The stories said the dragons were enormous males—larger than the warriors of Krovnosta. But they lusted only for one another, reserving their females for breeding. And when they bred their female, they took her together, forcing their way into every part of her body with little regard for her consent or comfort. There were terrifying stories of females plucked from their homes and confined to towers in the Highlands. Whenever I thought of it, my heart raced and my skin felt too tight.

Grigory pulled Aleksander away from the bed. “We need those tears. You know the rules of the Blood.”

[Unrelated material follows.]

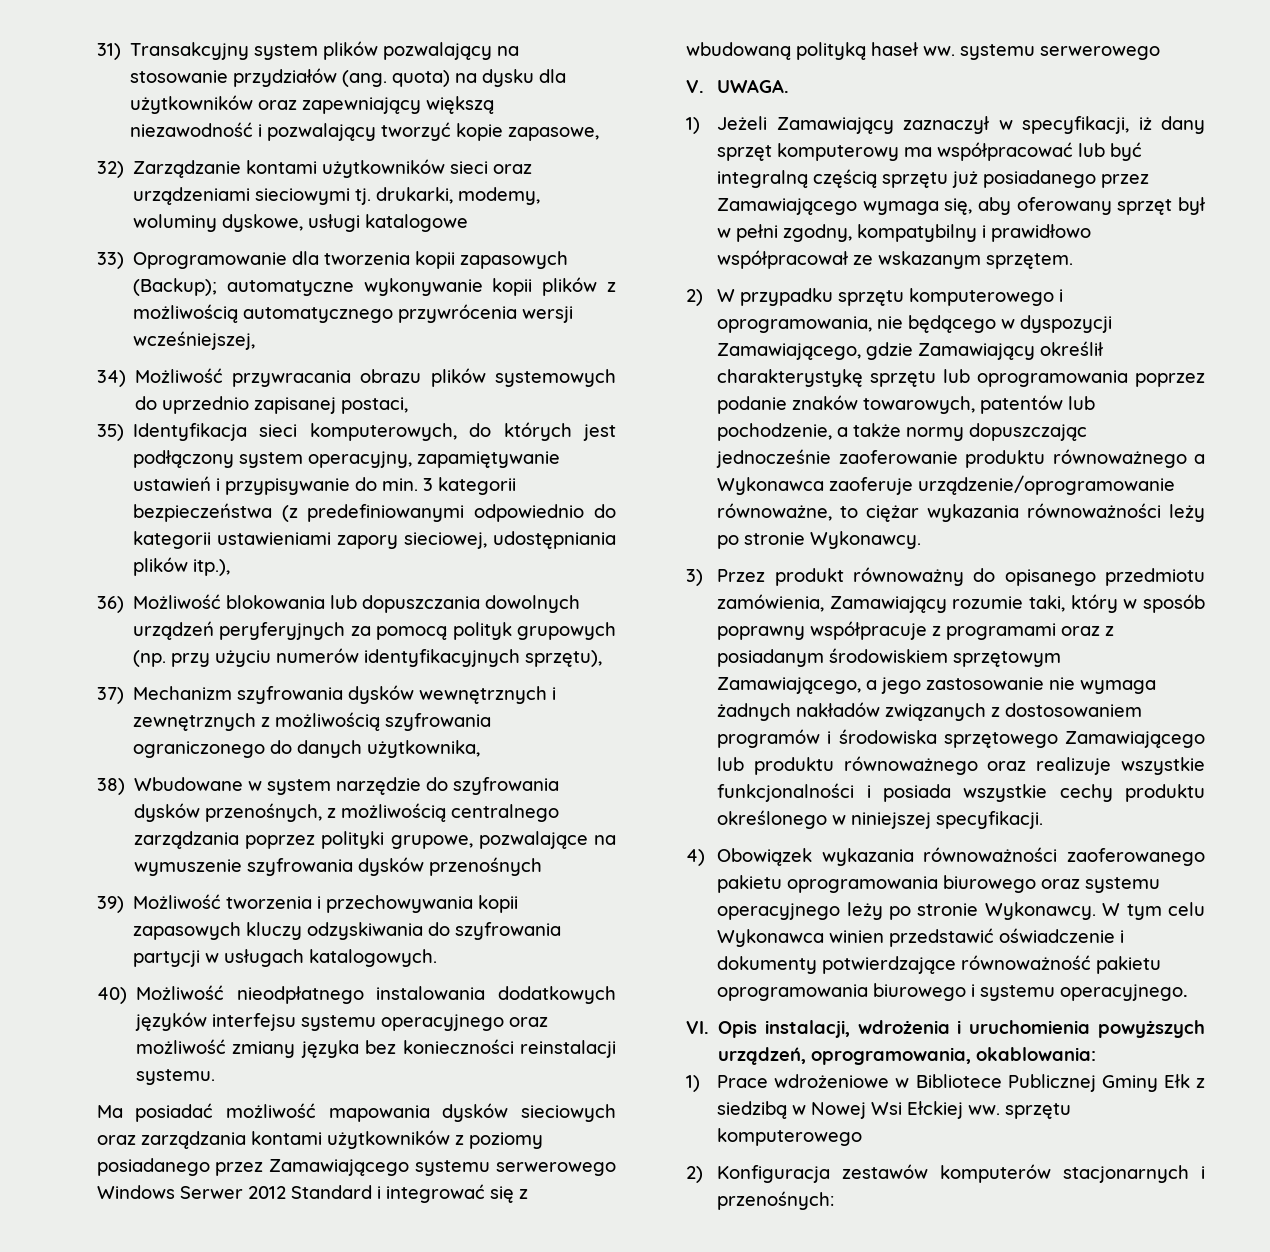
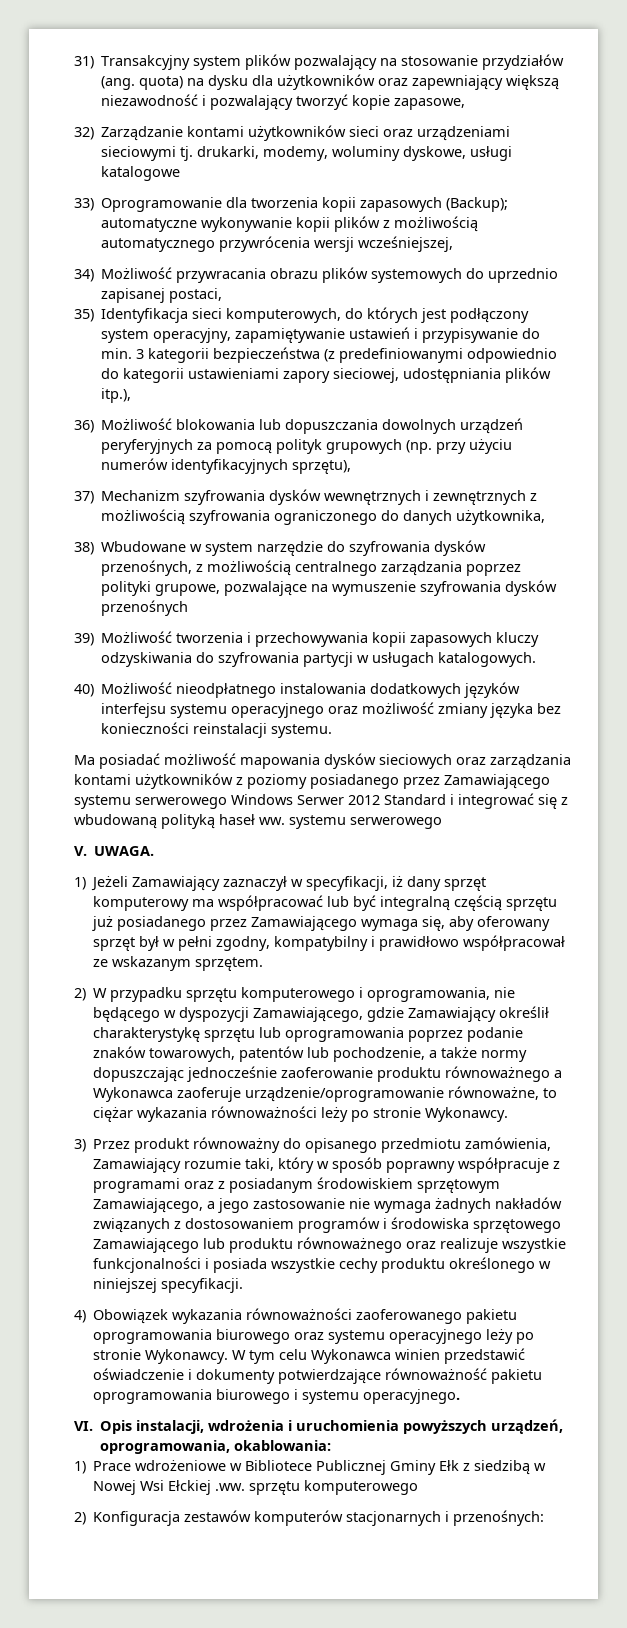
[968,1105,1001,1115] ww. -> [215,1483,246,1491] .ww.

Anger shaded Aleksander’s eyes. “This is an impossible task. The dragons despise us above all overs. They think we killed their women.”

I barely managed to stifle my gasp. The dragons blamed the vampires for the plague that took their females? If that was the case, they were unlikely to give Aleksander the tears. And he had to get them. Princes were chosen by the Blood—the power that flowed through every vampire’s veins. It was sacred, ancient magic. It also stopped a rightful prince’s heirs and relatives from rising against him. When a prince was Blooded, the magic was strongest in him—and other vampires could sense it. Until the Blood chose a worthier prince, they would follow no other. And the Blood would never choose a prince who killed his predecessor—or willingly let him die. In a race that thrived on violence and bloodshed, it was the only thing standing between vampires and chaos.

Without the rules of the Blood, ambitious heirs would be forever plotting to usurp the throne.

Aleksander’s voice was bitter. “I’ve waited centuries. And now, when fate drops an opportunity in my lap, I have to pretend I don’t notice it.”

“There is no guarantee the dragons will give us the tears,” Grigory said. “But we have to try.”